On Oct. 22, San Francisco Mayor London Breed was joined by actor and activist Edward Norton, SFPUC Vice President Newsha Ajama, and SFPUC staff Paula Kehoe and Taylor Nokhoudian in front of a bank of TV cameras to celebrate the city’s largest commercial water reuse project at Anchor Brewing in Potrero Hill.

Brought about by a unique public-private partnership between the SFPUC, Cambrian and Anchor Brewing, the new water reuse facility comes at an opportune time, as the region begins its third year of drought. Breweries typically need five to seven gallons of water to produce one gallon of beer. Much of that water is used for rinsing bottles and cleaning equipment. This type of water, also known as process water, can be collected and reused onsite at the brewery.

“As one of San Francisco’s oldest and most revered businesses, we knew we could depend on Anchor to pursue sustainable and responsible water use practices,” says Mayor Breed. “It is fitting that Anchor is finalizing this water recycling system at a time when these kinds of initiatives are so important. As we face an uncertain future due to drought and climate change, businesses like Anchor are showing how we can adapt to the times.”

The SFPUC has long been an innovator and industry leader in water reuse technologies in both wet years and dry. Led by Kehoe, the SFPUC’s Water Resources Division identified an opportunity to encourage breweries to reuse their process water. In 2018, the SFPUC established a water recycling program specifically for breweries.

The SFPUC provided a $1 million grant to Anchor to help build the facility as part of our Onsite Water Reuse Grant Program.
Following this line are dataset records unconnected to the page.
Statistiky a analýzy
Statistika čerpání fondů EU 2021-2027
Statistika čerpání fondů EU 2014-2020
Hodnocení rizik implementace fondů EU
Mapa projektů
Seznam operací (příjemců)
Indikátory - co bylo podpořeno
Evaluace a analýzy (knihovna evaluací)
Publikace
Since the launch of the program, the SFPUC has provided five grants totaling $2.25 million, resulting in nearly 38 million gallons of water saved annually. Internal collaboration has been key to the success of this program. The Water Resources Division partners with Jim Blue and Ken Payne from the SFPUC’s Water Quality Division to complete cross-connection testing of every on-site water reuse project in the city.

A company called t designed and created the new water reuse system for Anchor Brewing. Edward Norton serves on the board of directors at Cambrian. The actor donated his time at the ceremony to help draw attention to the company’s project. In his remarks, Norton recognized the need for state and national standards for process water recycling. He highlighted San Francisco’s program as a model and inspiration for breweries and other large water users in the food and beverage industry seeking to reduce their water footprint.

The facility will treat 100% of the process water at Anchor Brewing, with a capacity to recycle up to 20 million gallons of water annually — the yearly equivalent of some 1,300 San Francisco residents.